Google CEO Sundar Pichai slams gender differences memo
James Damore, a software engineer for the company, wrote an internal memo saying that women are biologically less suited than men to be engineers.
More than half of Google’s employees believe former search engineer James Damore shouldn’t have been fired, according to polls. The parts that drew much of the outrage made such assertions as women “prefer jobs in social and artistic areas” and have a “lower stress tolerance” and “harder time” leading, while more men “may like coding because it requires systemizing”.

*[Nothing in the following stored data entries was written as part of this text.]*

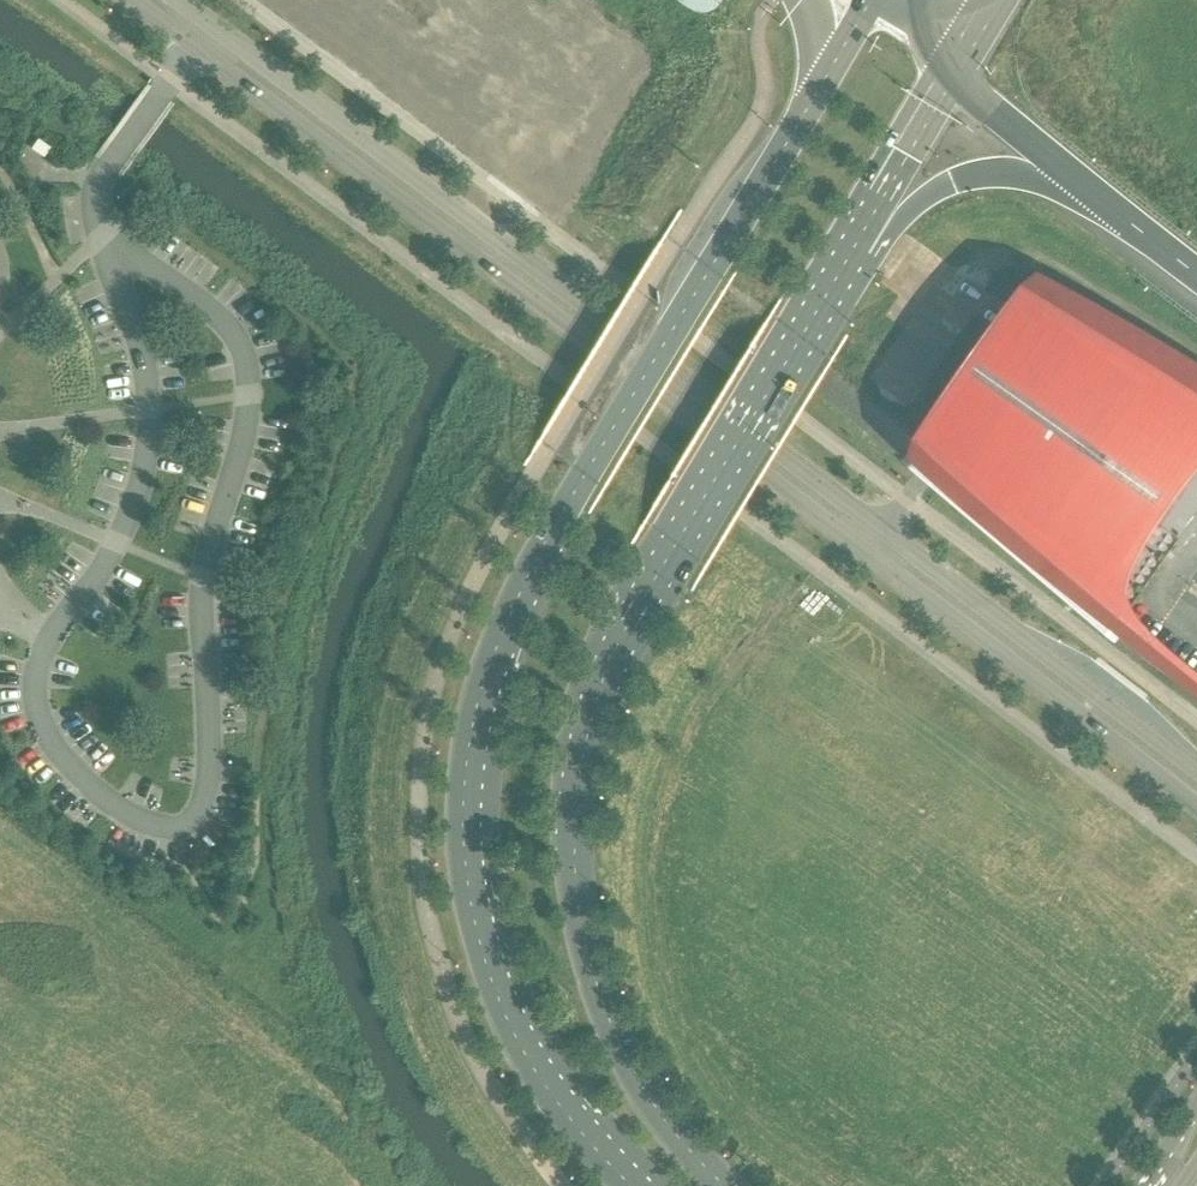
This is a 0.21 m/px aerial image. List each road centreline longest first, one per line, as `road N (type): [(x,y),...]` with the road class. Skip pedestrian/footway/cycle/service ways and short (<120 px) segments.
road 1 (secondary): [(864,10),(553,527),(474,715),(465,863),(479,941),(545,1086),(631,1185)]
road 2 (tertiary): [(1196,791),(144,0)]
road 3 (secondary): [(730,1185),(689,1145),(629,1062),(579,911),(577,795),(590,719),(618,645),(854,243)]
road 4 (motorway): [(854,243),(922,197),(981,173),(1084,184)]
road 5 (secondary): [(854,243),(954,78)]
road 6 (motorway): [(954,78),(1084,184)]
road 7 (motorway): [(1084,184),(1196,274)]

Another employee said she feels comfortable discussing the diversity program with colleagues “but I’m in the majority that thinks they’re fair and necessary”. “The goal of the case is to not only get Google to change its practices, but to encourage other Silicon Valley companies to change their pay practices as well”.
According to Damore, he wrote his manifesto on a 12-hour flight returning from a diversity training in China that was just WAYY TOO DIVERSE for the admitted conservative’s tastes.
“After a while, it just became exhausting”, she said.
Google CEO Sundar Pichai has canceled an all-hands meeting scheduled for Thursday afternoon to address the diversity controversy that has dogged the company for most of the past week.
Others have alleged that the culture at Google is hostile to women and hampers their chances to advance their careers at the company. WikiLeaks founder Julian Assange took to Twitter to offer Damore a job. Gab.ai, a far-right social network, also offered Damore a job, calling his writing “a attractive work of art”. One group set up a crowdfunding page for Damore that’s raised more than $28,000.
Finberg said, “In my experience, having 70 people call you when you put up a post about a company is a very large outpouring of dissatisfaction”. At Alphabet, which has almost 76,000 employees, Mr. Damore’s firing has posed a test for how employees’ views compare with their co-workers’, inflaming feelings still raw from the divisive presidential election, employees said. An online resume says he was a competitive chess player and held research positions at Harvard, Princeton University and the Massachusetts Institute of Technology.
While Damore has not responded to attempts by USA TODAY to request an interview, he has done two lengthy interviews with hosts of right-wing YouTube channels, as well as one short interview with Bloomberg TV.